Dante Alighieri, por quien Wilde sentía gran admiración, fue quizá el único gran artista que supo tomarse la justicia poética por su mano. Él mismo se encargó de encerrar en el infierno a sus enemigos y a los enemigos de sus amigos. Y allá estarán mientras la literatura exista. Wilde podría haber hecho algo parecido. Colocar en un infierno creado al efecto a jueces, carceleros, marqueses y falsos amigos. Recursos no le faltaban…Pero no, no podía. No tenía la férrea personalidad de Dante, como él mismo reconoció; él era un griego pacífico y suave.

De todos modos, aunque incapaz de hacerla por sí mismo como su admirado florentino, con aquella clarividencia que siempre le había distinguido sabía muy bien que la justicia poética acabaría imponiéndose también en su caso.
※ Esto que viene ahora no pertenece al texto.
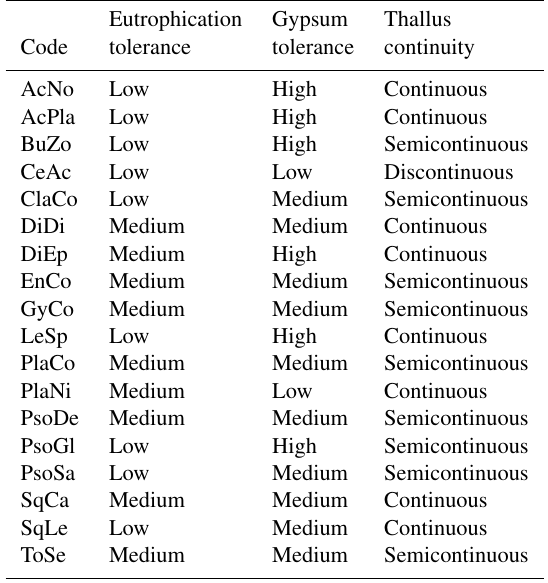
Table 2. Biocrust species and functional trait categories. See Ta- ble 1 for species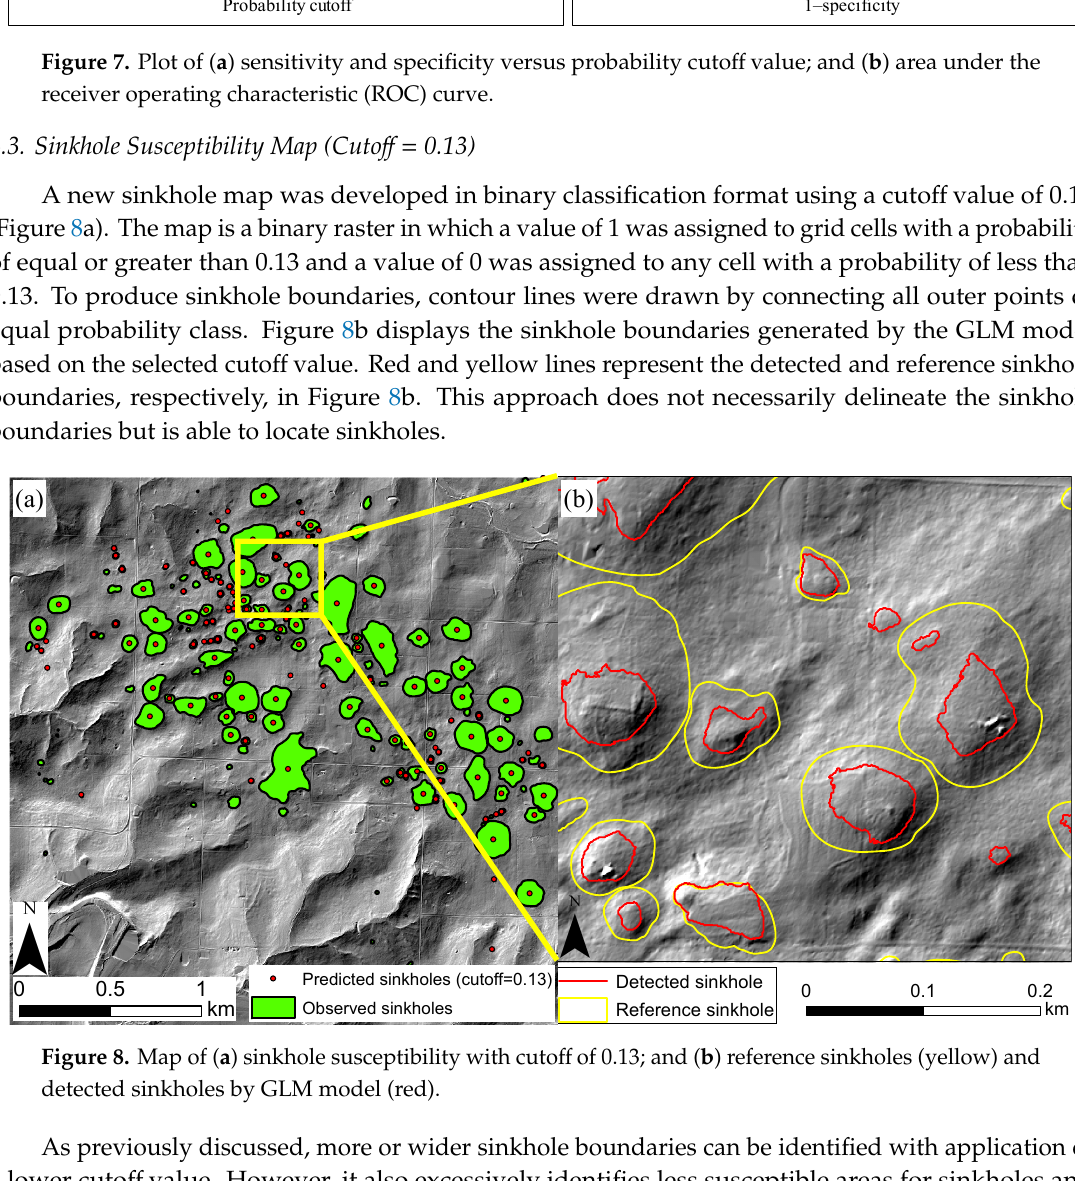
Figure 7. Plot of ( a ) sensitivity and specificity versus probability cuto ff value; and ( b ) area under the receiver operating characteristic (ROC) curve.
En cierta ocasión, ya en su exilio francés, repasaba con Harris adónde habían llegado algunos de sus antiguos compañeros de estudios – uno de ellos, Curzon, nada menos que a virrey de la India – y añadió:

La espantosa injusticia de la vida me vuelve loco. Después de todo, ¿qué han hecho ellos en comparación con lo que yo he hecho? Supón que muriésemos todos ahora: dentro de cincuenta o de cien años nadie se acordará de Curzon o de Wyndham o de Blunt. Su vida, lo mismo que su muerte, no importará a nadie en absoluto. En cambio, mis comedias, mis cuentos y La balada de la cárcel de Reading serán conocidos y leídos por millones de personas, y hasta mi mismo infortunado destino despertará una simpatía universal.

Amén. Quiero decir que así ha sido.

El futuro es la patria del artista. El presente es el campo de acción de los Curzon, de los graves magistrados y de los grandes potentados, de los políticos avispados y de los ávidos financieros. Ellos forjan la realidad social sobre la base de sus intereses mezquinos y de la mediocridad de sus almas.

El artista es un pájaro que canta. A veces, intentan disparar sobre él, y en ocasiones lo hieren. Pero siempre, vivo o en apariencia muerto, consigue alzar el vuelo. Y su canto nos llega desde la altura. Y nos ayuda a soportar este mundo infeliz, obra siniestra de los que nacieron sordos para la música.